» **QUOTED PASSAGE**:
===============

Can social media redeem the church?
The short answer is of course, “no.” Maybe the long one is, too.
Indeed, experimental psychologist Richard Beck recently set the religion blogosphere—forgive me—atwitter with a post entitled, “How Facebook Killed the Church.” Beck, a professor at Abilene Christian University, argues that, rather than replacing face-to-face relationships with so many digital doppelgangers, “Facebook tends to reflect our social world,” extending and enriching established friendships rather than, by and large, inviting the development of new ones that take us away from longstanding networks of friends, family, and coworkers.
Beck draws on unpublished research on college retention that showed that freshmen with active Facebook engagement were more likely to return for their sophomore year precisely because their Facebook activity was closely correlated to meaningful face-to-face relationality. This echoes other findings about the more narrow scope of active Facebook affiliations, despite the number of “friends” a person’s profile page might boast.
With regard to churches, Beck reads the data as suggesting that Facebook and other social media are replacing what he believes is the “main draw of the traditional church: social connection and affiliation.”
It’s an engaging argument. Beck is certainly right that church is no longer a central gathering place for the majority of believers and seekers. And, it seems, too, that Facebook has taken up much of the chat about “football,… good schools,… local politics,” and other matters that Beck sees as the “main draw” of routine ecclesial practice in days gone by. Yet the sneak peek Beck offers of his own research appears to undermine the argument.

===============

Records drawn from a collection
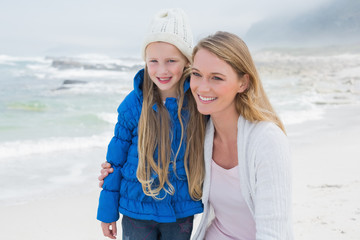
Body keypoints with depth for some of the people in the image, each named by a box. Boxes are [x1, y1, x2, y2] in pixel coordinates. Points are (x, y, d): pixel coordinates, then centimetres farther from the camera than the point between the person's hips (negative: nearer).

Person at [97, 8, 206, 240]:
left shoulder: (199, 101, -10)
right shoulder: (134, 104, -13)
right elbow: (116, 160, -3)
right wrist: (107, 211, 1)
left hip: (182, 213, 1)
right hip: (137, 213, -1)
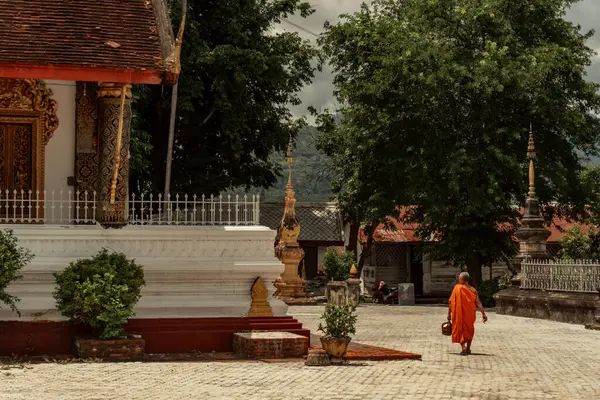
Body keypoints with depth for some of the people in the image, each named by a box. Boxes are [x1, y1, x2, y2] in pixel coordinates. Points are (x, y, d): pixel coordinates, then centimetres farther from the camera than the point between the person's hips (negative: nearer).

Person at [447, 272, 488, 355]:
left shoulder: (457, 288, -9)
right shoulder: (473, 290, -1)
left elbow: (451, 302, -10)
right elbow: (478, 303, -7)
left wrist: (449, 314, -4)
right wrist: (483, 314, -6)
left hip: (459, 314, -3)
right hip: (470, 314, 3)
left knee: (459, 330, 9)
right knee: (469, 330, 21)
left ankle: (464, 347, -10)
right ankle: (468, 348, 25)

===============

» **EXERCISES TO COMPLETE**:
**A.** Using the essay on Facebook and the church, answer yes or no to each statement, and quote the words from the essay that decide it: (i) Beck teaches at Abilene Christian University. (ii) The college retention research Beck draws on has been published. (iii) Beck argues that Facebook mostly leads people to form new friendships away from their longstanding networks.
**B.** Carry on the essay on Facebook and the church from the point where it stops.
These lines have nothing to do with the essay on Facebook and the church.

» **RESULTS BY TASK**:
**A.**
(i) Yes: "Beck, a professor at Abilene Christian University"
(ii) No: "Beck draws on unpublished research on college retention"
(iii) No: "extending and enriching established friendships rather than, by and large, inviting the development of new ones that take us away from longstanding networks of friends, family, and coworkers"

**B.**
Not Enough Social to Go Around
The relationships among the undergraduates in Beck’s research were not formed on Facebook, they were enriched by students’ continued digital contact. The problem with regard to churches and other religious communities (and we see this over and over again with Facebook group pages whose only visitors are the minister and the technophile parishioner who championed the church’s foray into the digital domain) seems to be that there’s not enough social to go around.
That is, if church were, indeed, a robustly social experience, Facebook would enrich and extend that experience, enhancing week-to-week retention through ongoing conversation with valued friends—just as it appears to do with undergraduates moving from the first to the second year of college. Thin connections in face-to-face settings are not magically transformed by technology.
Other data suggests deeper reasons for believers and seekers’ abandonment of the institutional church, much of it linked to an understanding of the “social” that has more to do with involvement in practices of compassion, justice, and stewardship than it does with mere interpersonal entertainment. An extensive body of data on growing participation in volunteer activities, especially among young people, and the connection of this activity to religious organizations and spiritual values that are not nurtured in other settings suggests that people are not leaving the church merely because they can more easily connect socially with friends on Facebook. Social media participation does correlate positively to charitable and civic group participation. But here again, where people already have meaningful interpersonal affiliations, social media supports those relationships.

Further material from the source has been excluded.